● **YOUR ASSIGNMENT**: Lift out, unaltered, the lines of the material below between the line holding "diverses. Chaque jour qui passe, de nouvelles" and the line holding "un aperçu sur les effets négatifs du cannabis", counting both.

**** SOURCE DATA

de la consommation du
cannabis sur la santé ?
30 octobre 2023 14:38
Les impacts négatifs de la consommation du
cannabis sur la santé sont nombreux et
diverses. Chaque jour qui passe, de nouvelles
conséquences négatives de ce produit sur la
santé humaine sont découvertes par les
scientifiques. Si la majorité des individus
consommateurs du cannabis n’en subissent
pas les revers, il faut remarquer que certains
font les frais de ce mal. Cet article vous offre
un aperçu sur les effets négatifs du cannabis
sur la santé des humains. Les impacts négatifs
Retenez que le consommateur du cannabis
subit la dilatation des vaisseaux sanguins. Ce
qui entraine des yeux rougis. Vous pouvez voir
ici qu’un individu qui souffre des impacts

********

● **RESULT OF THE EXERCISE**:
diverses. Chaque jour qui passe, de nouvelles
conséquences négatives de ce produit sur la
santé humaine sont découvertes par les
scientifiques. Si la majorité des individus
consommateurs du cannabis n’en subissent
pas les revers, il faut remarquer que certains
font les frais de ce mal. Cet article vous offre
un aperçu sur les effets négatifs du cannabis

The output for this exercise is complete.